• INFORMATION SHOWN
--- --- ---

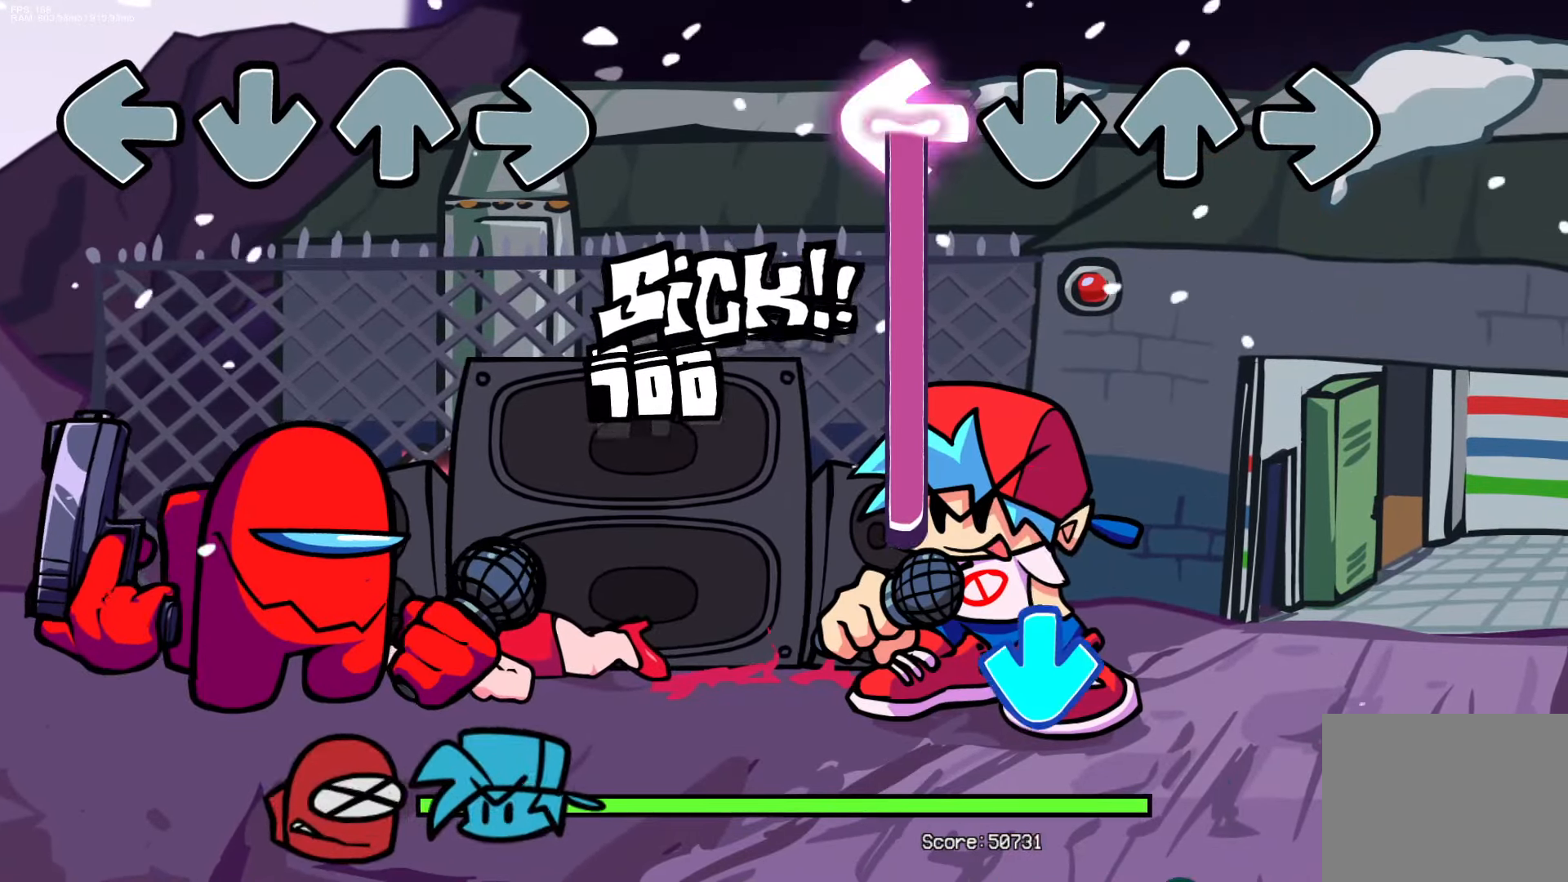
{"buttons": ["DPAD_UP"], "events": [[317, "CROSS", "down"], [417, "L1", "up"], [483, "CROSS", "up"], [483, "DPAD_UP", "down"]]}
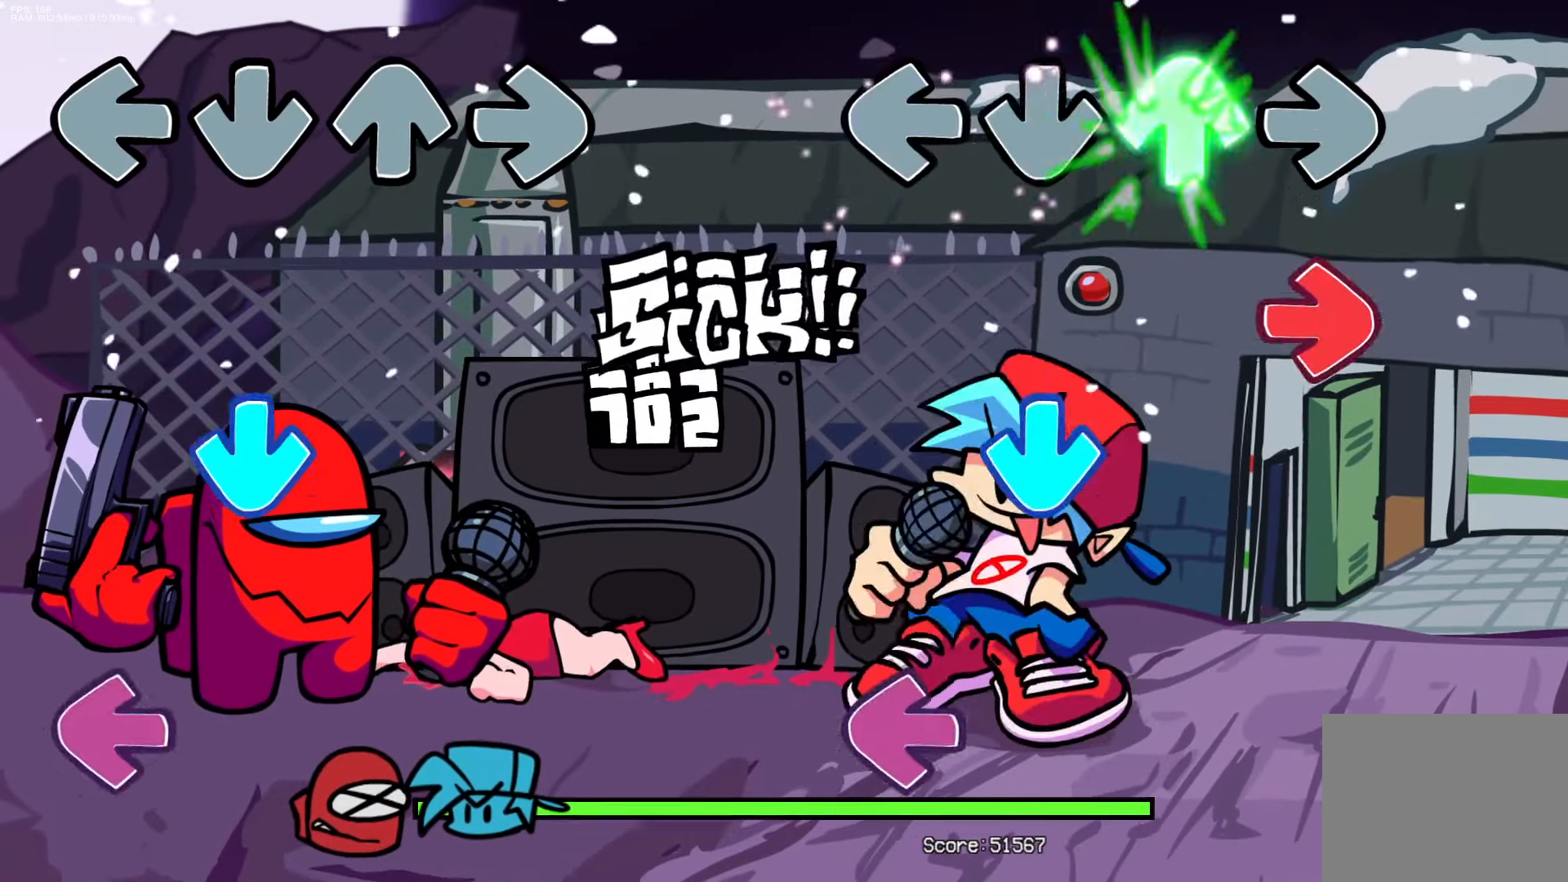
{"buttons": ["L1"], "events": [[83, "DPAD_UP", "up"], [83, "R1", "down"], [200, "CROSS", "down"], [200, "R1", "up"], [333, "CROSS", "up"], [383, "L1", "down"]]}
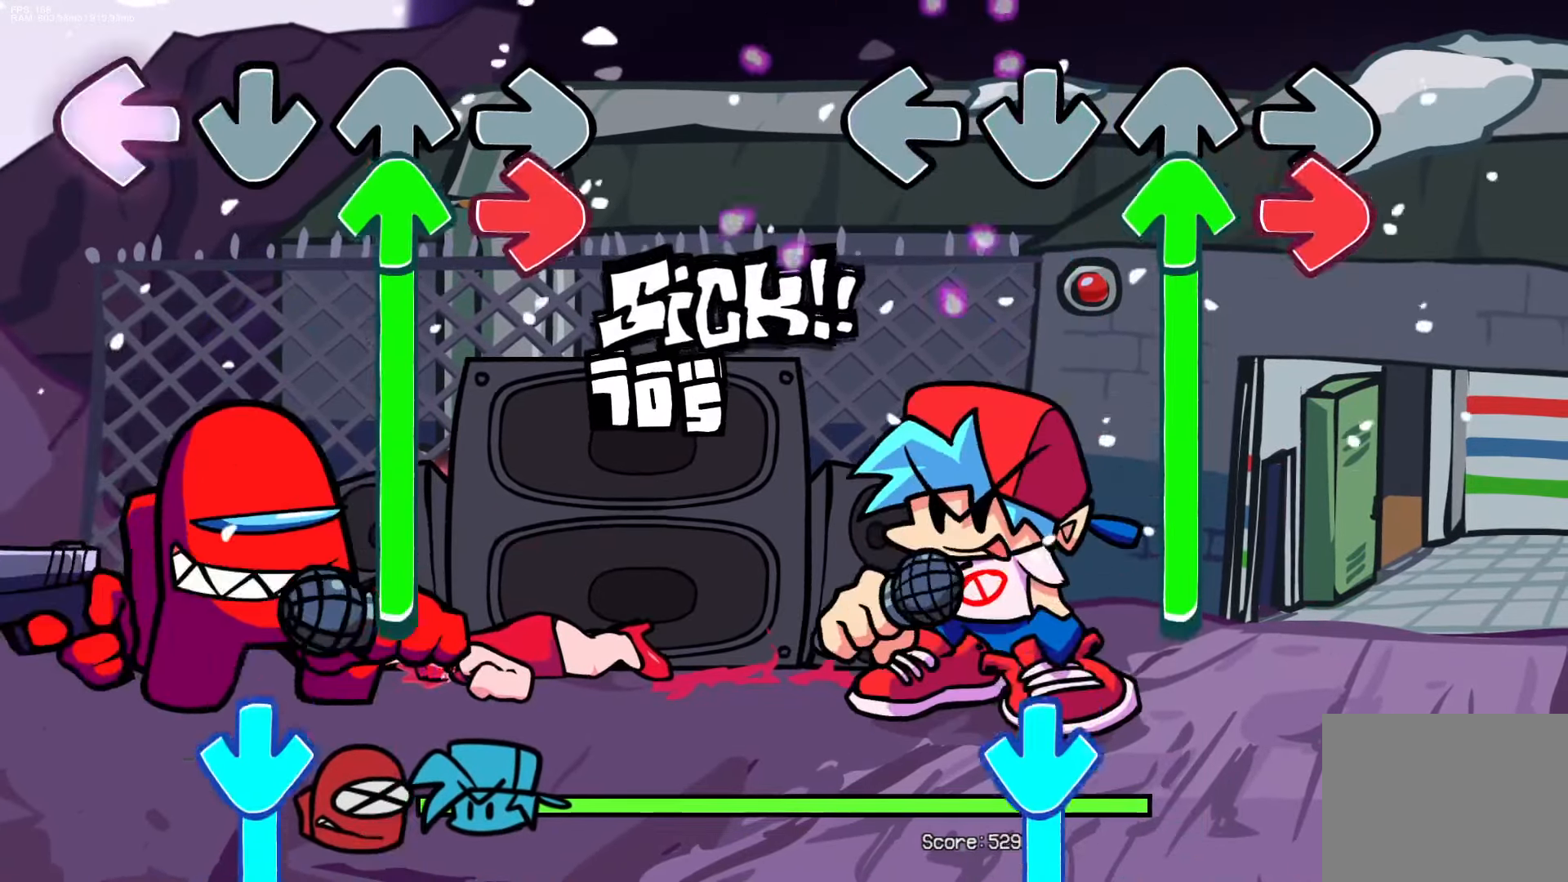
{"buttons": ["CROSS", "DPAD_UP"], "events": [[17, "L1", "up"], [50, "R1", "down"], [67, "DPAD_UP", "down"], [400, "R1", "up"], [417, "CROSS", "down"]]}
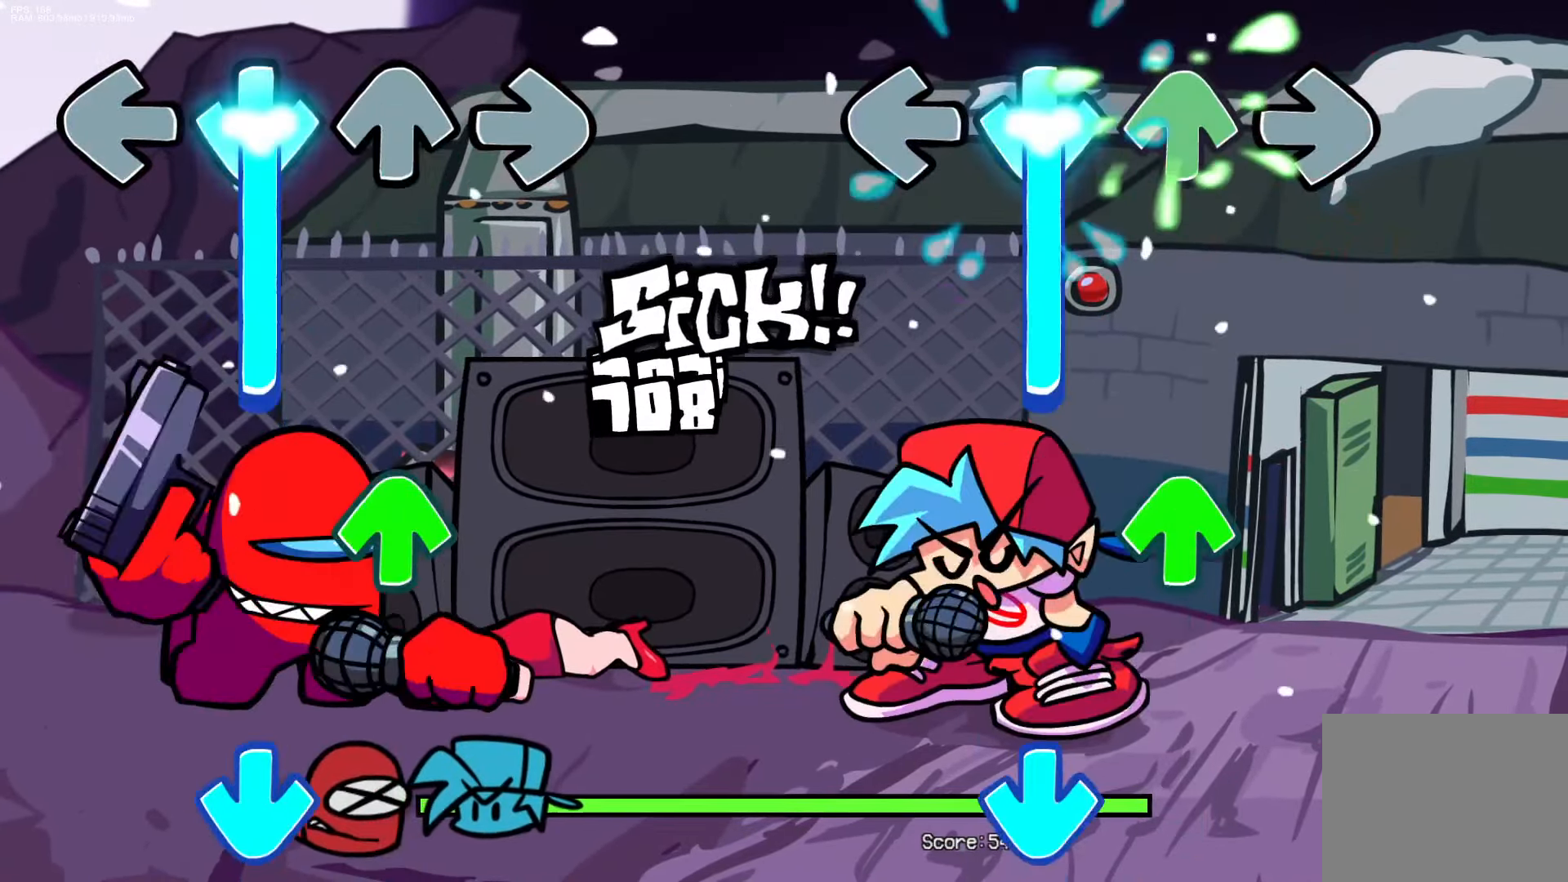
{"buttons": ["CROSS"], "events": [[33, "DPAD_UP", "up"], [267, "DPAD_UP", "down"], [300, "CROSS", "up"], [400, "DPAD_UP", "up"], [433, "CROSS", "down"]]}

--- --- ---

Repeat the material exactly. Skip the images.

{"buttons": ["DPAD_UP"], "events": [[317, "CROSS", "down"], [417, "L1", "up"], [483, "CROSS", "up"], [483, "DPAD_UP", "down"]]}
{"buttons": ["L1"], "events": [[83, "DPAD_UP", "up"], [83, "R1", "down"], [200, "CROSS", "down"], [200, "R1", "up"], [333, "CROSS", "up"], [383, "L1", "down"]]}
{"buttons": ["CROSS", "DPAD_UP"], "events": [[17, "L1", "up"], [50, "R1", "down"], [67, "DPAD_UP", "down"], [400, "R1", "up"], [417, "CROSS", "down"]]}
{"buttons": ["CROSS"], "events": [[33, "DPAD_UP", "up"], [267, "DPAD_UP", "down"], [300, "CROSS", "up"], [400, "DPAD_UP", "up"], [433, "CROSS", "down"]]}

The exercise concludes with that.